• Assignment: An exact copy of the records below is needed, with every picture left out.

----------------

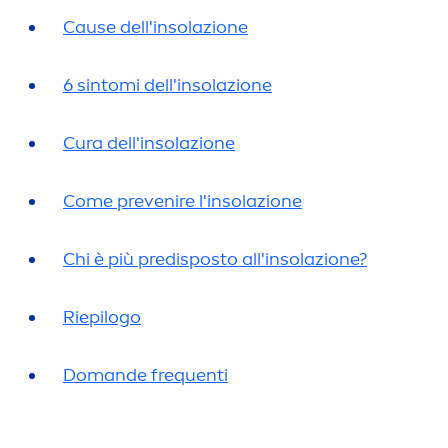
Cause dell'insolazione
6 sintomi dell'insolazione
Cura dell'insolazione
Come prevenire l'insolazione
Chi è più predisposto all'insolazione?
Riepilogo
Domande frequenti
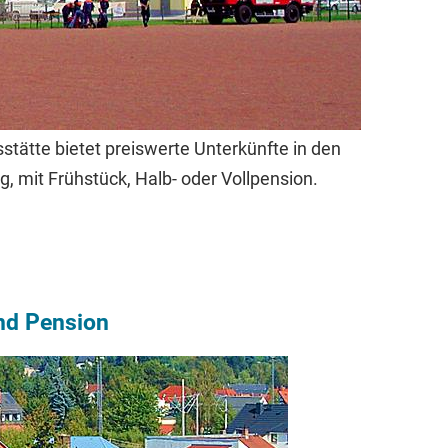
tätte bietet preiswerte Unterkünfte in den
, mit Frühstück, Halb- oder Vollpension.
und Pension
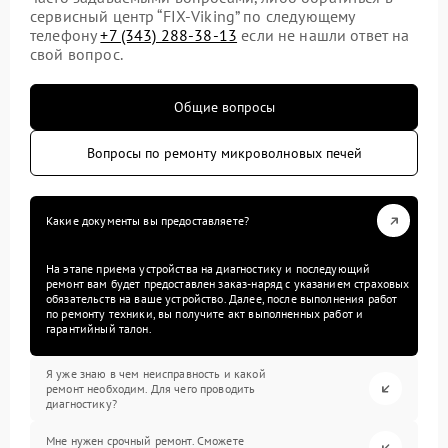
сервисный центр “FIX-Viking” по следующему
телефону
+7 (343) 288-38-13
если не нашли ответ на
свой вопрос.
Общие вопросы
Вопросы по ремонту микроволновых печей
Какие документы вы предоставляете?
На этапе приема устройства на диагностику и последующий
ремонт вам будет предоставлен заказ-наряд с указанием страховых
обязательств на ваше устройство. Далее, после выполнения работ
по ремонту техники, вы получите акт выполненных работ и
гарантийный талон.
Я уже знаю в чем неисправность и какой
ремонт необходим. Для чего проводить
диагностику?
Мне нужен срочный ремонт. Сможете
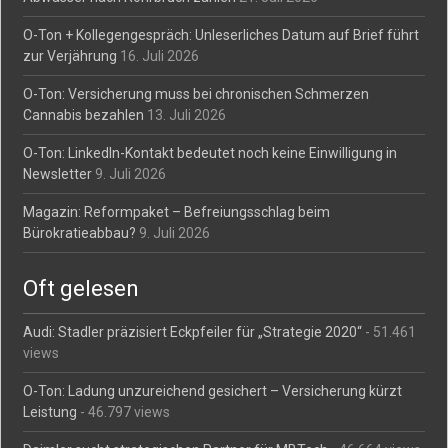
O-Ton + Kollegengespräch: Unleserliches Datum auf Brief führt
zur Verjährung
16. Juli 2026
O-Ton: Versicherung muss bei chronischen Schmerzen
Cannabis bezahlen
13. Juli 2026
O-Ton: LinkedIn-Kontakt bedeutet noch keine Einwilligung in
Newsletter
9. Juli 2026
Magazin: Reformpaket – Befreiungsschlag beim
Bürokratieabbau?
9. Juli 2026
Oft gelesen
Audi: Stadler präzisiert Eckpfeiler für „Strategie 2020“
- 51.461
views
O-Ton: Ladung unzureichend gesichert – Versicherung kürzt
Leistung
- 46.797 views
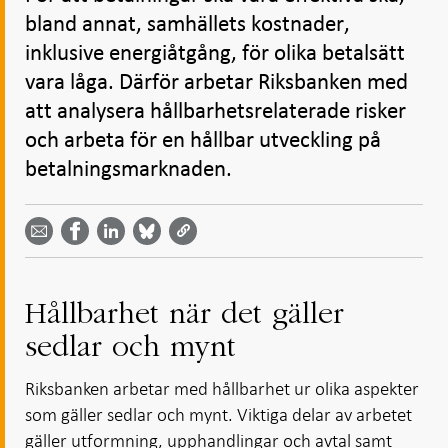
bland annat, samhällets kostnader,
inklusive energiåtgång, för olika betalsätt
vara låga. Därför arbetar Riksbanken med
att analysera hållbarhetsrelaterade risker
och arbeta för en hållbar utveckling på
betalningsmarknaden.
Dela
Dela
Dela
Dela på
Dela på
på
på
via
LinkedIn
Facebook
Bluesky
Twitter
email -
-
- Öppnas
-
-
Öppnas
Öppnas
i ny flik
Öppnas
Öppnas
i ny flik
i ny flik
i ny flik
i ny flik
Hållbarhet när det gäller
sedlar och mynt
Riksbanken arbetar med hållbarhet ur olika aspekter
som gäller sedlar och mynt. Viktiga delar av arbetet
gäller utformning, upphandlingar och avtal samt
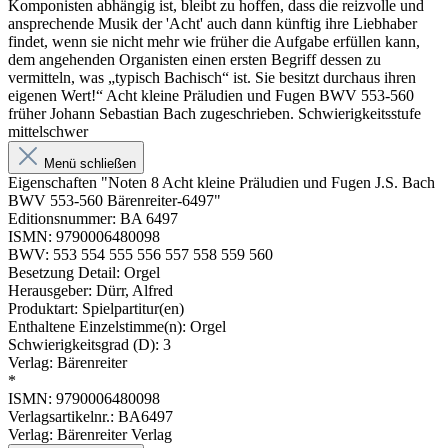
Komponisten abhängig ist, bleibt zu hoffen, dass die reizvolle und
ansprechende Musik der 'Acht' auch dann künftig ihre Liebhaber
findet, wenn sie nicht mehr wie früher die Aufgabe erfüllen kann,
dem angehenden Organisten einen ersten Begriff dessen zu
vermitteln, was „typisch Bachisch“ ist. Sie besitzt durchaus ihren
eigenen Wert!“ Acht kleine Präludien und Fugen BWV 553-560
früher Johann Sebastian Bach zugeschrieben. Schwierigkeitsstufe
mittelschwer
Menü schließen
Eigenschaften "Noten 8 Acht kleine Präludien und Fugen J.S. Bach
BWV 553-560 Bärenreiter-6497"
Editionsnummer: BA 6497
ISMN: 9790006480098
BWV: 553 554 555 556 557 558 559 560
Besetzung Detail: Orgel
Herausgeber: Dürr, Alfred
Produktart: Spielpartitur(en)
Enthaltene Einzelstimme(n): Orgel
Schwierigkeitsgrad (D): 3
Verlag: Bärenreiter
*
ISMN: 9790006480098
Verlagsartikelnr.: BA6497
Verlag: Bärenreiter Verlag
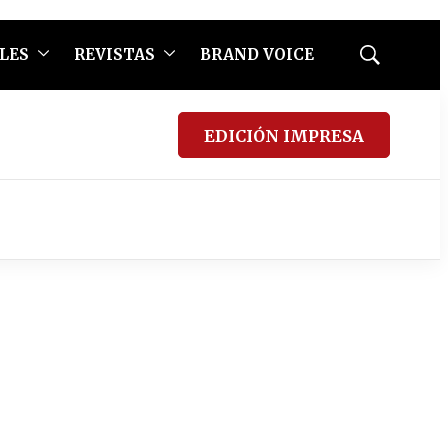
LES
REVISTAS
BRAND VOICE
Mostrar
búsqueda
EDICIÓN IMPRESA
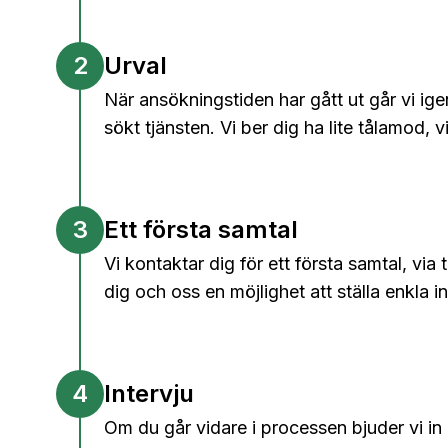
2
Urval
När ansökningstiden har gått ut går vi ige
sökt tjänsten. Vi ber dig ha lite tålamod, v
3
Ett första samtal
Vi kontaktar dig för ett första samtal, via 
dig och oss en möjlighet att ställa enkla i
4
Intervju
Om du går vidare i processen bjuder vi in dig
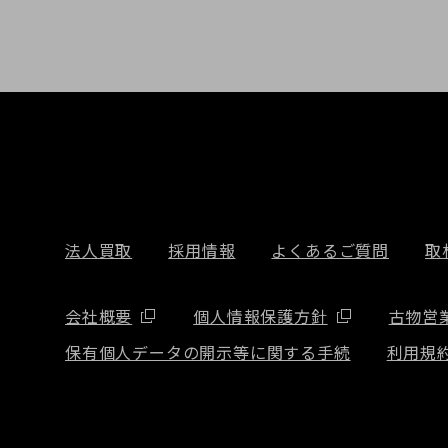
法人買取
採用情報
よくあるご質問
取
会社概要
個人情報保護方針
古物営
保有個人データの開示等に関する手続
利用規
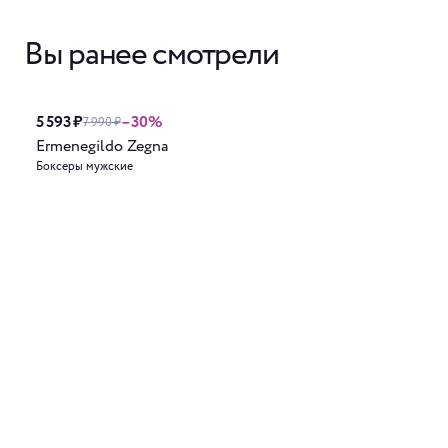
Вы ранее смотрели
5 593 ₽
–30%
7 990 ₽
Ermenegildo Zegna
Боксеры мужские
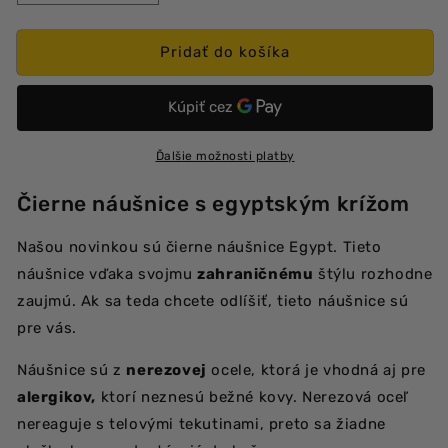
množstvo
množstvo
produktu
produktu
Egypt
Egypt
Pridať do košíka
náušnice
náušnice
Ďalšie možnosti platby
Čierne náušnice s egyptským krížom
Našou novinkou sú čierne náušnice Egypt. Tieto
náušnice vďaka svojmu
zahraničnému
štýlu rozhodne
zaujmú. Ak sa teda chcete odlíšiť, tieto náušnice sú
pre vás.
Náušnice sú z
nerezovej
ocele, ktorá je vhodná aj pre
alergikov,
ktorí neznesú bežné kovy. Nerezová oceľ
nereaguje s telovými tekutinami, preto sa žiadne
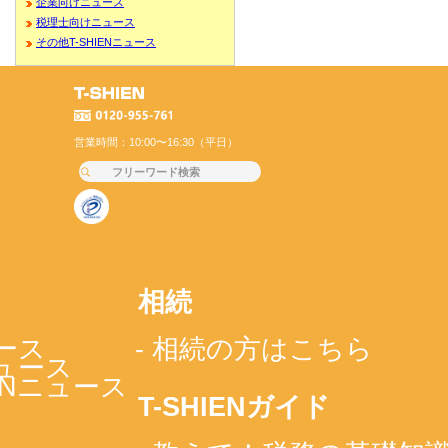
企業向けニュース
税理士向けニュース
その他T-SHIENニュース
営業時間：10:00〜16:30（平日）
相続
ース
- 相続の方はこちら
ニュース
IENニュース
T-SHIENガイド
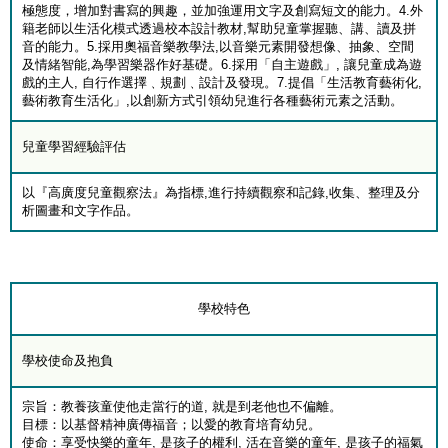
極態度，增加對書寫的興趣，並加強運用文字及創寫短文的能力。4.外
籍老師以生活化模式透過校本設計教材,幫助兒童掌握聽、講、讀及拼
音的能力。5.採用奧福音樂教學法,以音樂元素開發想像、抽象、空間
及情緒智能,為學習樂器作好基礎。6.採用「自主遊戲」, 讓兒童成為遊
戲的主人, 自行作選擇﹑規劃﹑設計及發現。7.提倡「生活教育藝術化,
藝術教育生活化」,以創新方式引領幼兒進行各種藝術元素之活動。
兒童學習經驗評估
以『高廣度兒童觀察法』為指標,進行持續觀察和記錄,收集、整理及分
析圖畫和文字作品。
學校特色
學校使命及抱負
宗旨：教養孩童使他走當行的道, 就是到老他也不偏離。
目標：以基督精神廣傳福音；以愛的教育培育幼兒。
使命：享受快樂的童年, 是孩子的權利, 活在音樂的童年, 是孩子的福氣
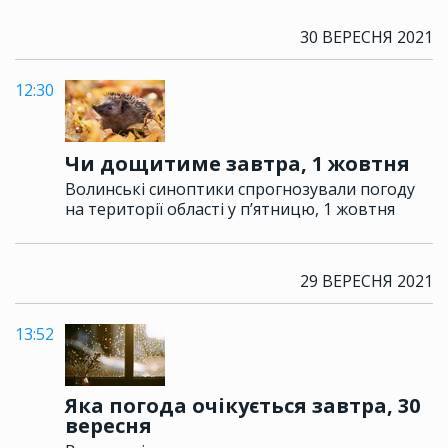
30 ВЕРЕСНЯ 2021
12:30
Чи дощитиме завтра, 1 жовтня
Волинські синоптики спрогнозували погоду
на території області у п’ятницю, 1 жовтня
29 ВЕРЕСНЯ 2021
13:52
Яка погода очікується завтра, 30
вересня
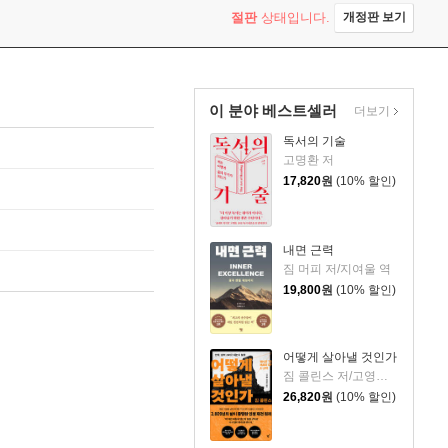
절판
상태입니다.
개정판 보기
이 분야 베스트셀러
더보기
독서의 기술
고명환 저
17,820
원
(10% 할인)
내면 근력
짐 머피 저/지여울 역
19,800
원
(10% 할인)
어떻게 살아낼 것인가
짐 콜린스 저/고영훈,윤영호 역
26,820
원
(10% 할인)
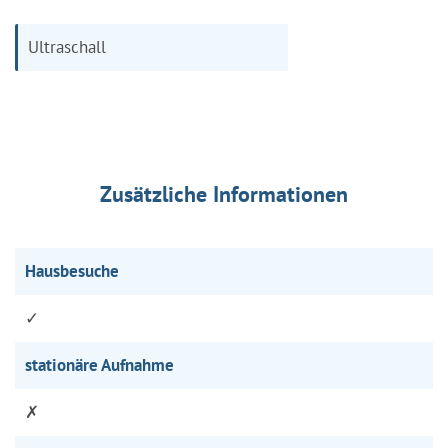
Ultraschall
Zusätzliche Informationen
Hausbesuche
✓
stationäre Aufnahme
✗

----------------

• Response for this exercise:
Cause dell'insolazione
6 sintomi dell'insolazione
Cura dell'insolazione
Come prevenire l'insolazione
Chi è più predisposto all'insolazione?
Riepilogo
Domande frequenti
tätte bietet preiswerte Unterkünfte in den
, mit Frühstück, Halb- oder Vollpension.
und Pension
сервисный центр “FIX-Viking” по следующему
телефону
+7 (343) 288-38-13
если не нашли ответ на
свой вопрос.
Общие вопросы
Вопросы по ремонту микроволновых печей
Какие документы вы предоставляете?
На этапе приема устройства на диагностику и последующий
ремонт вам будет предоставлен заказ-наряд с указанием страховых
обязательств на ваше устройство. Далее, после выполнения работ
по ремонту техники, вы получите акт выполненных работ и
гарантийный талон.
Я уже знаю в чем неисправность и какой
ремонт необходим. Для чего проводить
диагностику?
Мне нужен срочный ремонт. Сможете
O-Ton + Kollegengespräch: Unleserliches Datum auf Brief führt
zur Verjährung
16. Juli 2026
O-Ton: Versicherung muss bei chronischen Schmerzen
Cannabis bezahlen
13. Juli 2026
O-Ton: LinkedIn-Kontakt bedeutet noch keine Einwilligung in
Newsletter
9. Juli 2026
Magazin: Reformpaket – Befreiungsschlag beim
Bürokratieabbau?
9. Juli 2026
Oft gelesen
Audi: Stadler präzisiert Eckpfeiler für „Strategie 2020“
- 51.461
views
O-Ton: Ladung unzureichend gesichert – Versicherung kürzt
Leistung
- 46.797 views
bland annat, samhällets kostnader,
inklusive energiåtgång, för olika betalsätt
vara låga. Därför arbetar Riksbanken med
att analysera hållbarhetsrelaterade risker
och arbeta för en hållbar utveckling på
betalningsmarknaden.
Dela
Dela
Dela
Dela på
Dela på
på
på
via
LinkedIn
Facebook
Bluesky
Twitter
email -
-
- Öppnas
-
-
Öppnas
Öppnas
i ny flik
Öppnas
Öppnas
i ny flik
i ny flik
i ny flik
i ny flik
Hållbarhet när det gäller
sedlar och mynt
Riksbanken arbetar med hållbarhet ur olika aspekter
som gäller sedlar och mynt. Viktiga delar av arbetet
gäller utformning, upphandlingar och avtal samt
Komponisten abhängig ist, bleibt zu hoffen, dass die reizvolle und
ansprechende Musik der 'Acht' auch dann künftig ihre Liebhaber
findet, wenn sie nicht mehr wie früher die Aufgabe erfüllen kann,
dem angehenden Organisten einen ersten Begriff dessen zu
vermitteln, was „typisch Bachisch“ ist. Sie besitzt durchaus ihren
eigenen Wert!“ Acht kleine Präludien und Fugen BWV 553-560
früher Johann Sebastian Bach zugeschrieben. Schwierigkeitsstufe
mittelschwer
Menü schließen
Eigenschaften "Noten 8 Acht kleine Präludien und Fugen J.S. Bach
BWV 553-560 Bärenreiter-6497"
Editionsnummer: BA 6497
ISMN: 9790006480098
BWV: 553 554 555 556 557 558 559 560
Besetzung Detail: Orgel
Herausgeber: Dürr, Alfred
Produktart: Spielpartitur(en)
Enthaltene Einzelstimme(n): Orgel
Schwierigkeitsgrad (D): 3
Verlag: Bärenreiter
*
ISMN: 9790006480098
Verlagsartikelnr.: BA6497
Verlag: Bärenreiter Verlag
LES
REVISTAS
BRAND VOICE
Mostrar
búsqueda
EDICIÓN IMPRESA
2
Urval
När ansökningstiden har gått ut går vi ige
sökt tjänsten. Vi ber dig ha lite tålamod, v
3
Ett första samtal
Vi kontaktar dig för ett första samtal, via 
dig och oss en möjlighet att ställa enkla i
4
Intervju
Om du går vidare i processen bjuder vi in dig
法人買取
採用情報
よくあるご質問
取
会社概要
個人情報保護方針
古物営
保有個人データの開示等に関する手続
利用規
Вы ранее смотрели
5 593 ₽
–30%
7 990 ₽
Ermenegildo Zegna
Боксеры мужские
množstvo
množstvo
produktu
produktu
Egypt
Egypt
Pridať do košíka
náušnice
náušnice
Ďalšie možnosti platby
Čierne náušnice s egyptským krížom
Našou novinkou sú čierne náušnice Egypt. Tieto
náušnice vďaka svojmu
zahraničnému
štýlu rozhodne
zaujmú. Ak sa teda chcete odlíšiť, tieto náušnice sú
pre vás.
Náušnice sú z
nerezovej
ocele, ktorá je vhodná aj pre
alergikov,
ktorí neznesú bežné kovy. Nerezová oceľ
nereaguje s telovými tekutinami, preto sa žiadne
企業向けニュース
税理士向けニュース
その他T-SHIENニュース
営業時間：10:00〜16:30（平日）
相続
ース
- 相続の方はこちら
ニュース
IENニュース
T-SHIENガイド
極態度，增加對書寫的興趣，並加強運用文字及創寫短文的能力。4.外
籍老師以生活化模式透過校本設計教材,幫助兒童掌握聽、講、讀及拼
音的能力。5.採用奧福音樂教學法,以音樂元素開發想像、抽象、空間
及情緒智能,為學習樂器作好基礎。6.採用「自主遊戲」, 讓兒童成為遊
戲的主人, 自行作選擇﹑規劃﹑設計及發現。7.提倡「生活教育藝術化,
藝術教育生活化」,以創新方式引領幼兒進行各種藝術元素之活動。
兒童學習經驗評估
以『高廣度兒童觀察法』為指標,進行持續觀察和記錄,收集、整理及分
析圖畫和文字作品。
學校特色
學校使命及抱負
宗旨：教養孩童使他走當行的道, 就是到老他也不偏離。
目標：以基督精神廣傳福音；以愛的教育培育幼兒。
使命：享受快樂的童年, 是孩子的權利, 活在音樂的童年, 是孩子的福氣
30 ВЕРЕСНЯ 2021
12:30
Чи дощитиме завтра, 1 жовтня
Волинські синоптики спрогнозували погоду
на території області у п’ятницю, 1 жовтня
29 ВЕРЕСНЯ 2021
13:52
Яка погода очікується завтра, 30
вересня
절판
상태입니다.
개정판 보기
이 분야 베스트셀러
더보기
독서의 기술
고명환 저
17,820
원
(10% 할인)
내면 근력
짐 머피 저/지여울 역
19,800
원
(10% 할인)
어떻게 살아낼 것인가
짐 콜린스 저/고영훈,윤영호 역
26,820
원
(10% 할인)
Ultraschall
Zusätzliche Informationen
Hausbesuche
✓
stationäre Aufnahme
✗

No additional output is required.